**Action item A**
Count how many lines of the records below contain the word "Arnaud", and give only that number.

Re: REST API for detached minicluster based integration test

Posted by Jin Yi <ji...@promoted.ai>.
so i went ahead and put some logging in the WatermarkGeneartor.onEvent and
.onPeriodicEmit functions in the test source watermark generator, and i do
see the watermarks come by with values through those functions.  they're
just not being returned as expected via the rest api.

On Tue, Nov 30, 2021 at 7:24 PM Caizhi Weng <ts...@gmail.com> wrote:

> Hi!
>
> I see. So to test your watermark strategy you would like to fetch the
> watermarks downstream.
>
> I would suggest taking a look at
> org.apache.flink.streaming.api.operators.AbstractStreamOperator. This
> class has a processWatermark method, which is called when a watermark
> flows through this operator. You can make your own testing operator by
> extending this class and stuff the testing operator in a
> org.apache.flink.streaming.api.transformations.OneInputTransformation. In
> this case you do not need to fetch watermarks from the metrics. If
> processWatermark is never called then it means no watermark ever comes
> and you might want to check your watermark strategy implementation.
>
> Jin Yi <ji...@promoted.ai> 于2021年12月1日周三 上午4:14写道:
>
>> thanks for the reply caizhi!
>>
>> we're on flink 1.12.3.  in the test, i'm using a custom watermark
>> strategy that is derived from BoundedOutOfOrdernessWatermarks that emits
>> watermarks using processing time after a period of no events to keep the
>> timer-reliant operators happy.  basically, it's using event time for
>> everything, but the inputs have watermarks periodically output if there's
>> no events coming in through them.
>>
>> we started w/ test data w/ their own event times in the tests and simply
>> used the SEE.fromCollection with a timestamp assigner that extracts the
>> timestamp from the test event data.  however, doing things this way, the
>> minicluster during the test terminates (and completes the test) once all
>> the input is processed, even though there are timers in the operators that
>> are meant to supply additional output still outstanding.  so, that's why i
>> cobbled together an attempt to control when the input sources are complete
>> by using the posted WaitingSourceFunction to send the signal to
>> close/cancel the input stream based on some form of state checking on the
>> job (which is where this thread starts).
>>
>> what's the best way to achieve what i need?  i would love to set the
>> inputs up so that watermarks get emitted appropriately throughout the
>> processing of the test data as well as for a defined period after all the
>> "input" is complete such that the timer-reliant operators get their timers
>> triggered.  thanks!

**Dataset excerpts**
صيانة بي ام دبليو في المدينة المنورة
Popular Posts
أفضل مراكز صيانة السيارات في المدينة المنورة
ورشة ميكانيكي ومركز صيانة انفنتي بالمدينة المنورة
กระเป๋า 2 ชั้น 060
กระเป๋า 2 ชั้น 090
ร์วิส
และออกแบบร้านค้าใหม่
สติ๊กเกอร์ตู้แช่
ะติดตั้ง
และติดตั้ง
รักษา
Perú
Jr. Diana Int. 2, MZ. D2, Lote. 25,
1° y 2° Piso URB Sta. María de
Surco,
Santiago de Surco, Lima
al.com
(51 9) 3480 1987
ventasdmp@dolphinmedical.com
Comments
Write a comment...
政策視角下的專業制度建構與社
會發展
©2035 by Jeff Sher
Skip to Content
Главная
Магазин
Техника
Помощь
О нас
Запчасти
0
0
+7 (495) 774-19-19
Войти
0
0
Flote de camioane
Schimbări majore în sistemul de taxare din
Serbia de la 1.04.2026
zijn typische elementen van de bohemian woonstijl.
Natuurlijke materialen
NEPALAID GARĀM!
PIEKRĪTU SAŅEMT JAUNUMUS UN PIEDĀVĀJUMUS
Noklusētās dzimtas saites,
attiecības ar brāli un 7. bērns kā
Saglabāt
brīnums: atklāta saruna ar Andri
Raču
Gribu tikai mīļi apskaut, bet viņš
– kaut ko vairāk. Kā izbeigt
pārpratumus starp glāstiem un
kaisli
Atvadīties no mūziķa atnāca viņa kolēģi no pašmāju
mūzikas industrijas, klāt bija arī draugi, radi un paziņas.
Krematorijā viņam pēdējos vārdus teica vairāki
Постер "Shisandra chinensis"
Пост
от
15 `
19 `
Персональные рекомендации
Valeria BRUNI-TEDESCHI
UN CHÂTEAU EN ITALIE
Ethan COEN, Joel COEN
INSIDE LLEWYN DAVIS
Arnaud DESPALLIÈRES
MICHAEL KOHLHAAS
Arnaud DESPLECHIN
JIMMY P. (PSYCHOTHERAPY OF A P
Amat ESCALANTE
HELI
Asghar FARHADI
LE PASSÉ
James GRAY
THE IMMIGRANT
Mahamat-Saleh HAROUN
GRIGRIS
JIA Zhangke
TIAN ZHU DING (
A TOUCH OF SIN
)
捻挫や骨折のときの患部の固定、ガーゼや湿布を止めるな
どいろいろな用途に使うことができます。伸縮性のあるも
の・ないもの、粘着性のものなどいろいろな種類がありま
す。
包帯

**Action item B**
From the Flink watermark thread above, set down word for word the passage starting at "Posted by Jin" and ending at "the rest api.".

**Exercise result A**
2

**Exercise result B**
Posted by Jin Yi <ji...@promoted.ai>.
so i went ahead and put some logging in the WatermarkGeneartor.onEvent and
.onPeriodicEmit functions in the test source watermark generator, and i do
see the watermarks come by with values through those functions.  they're
just not being returned as expected via the rest api.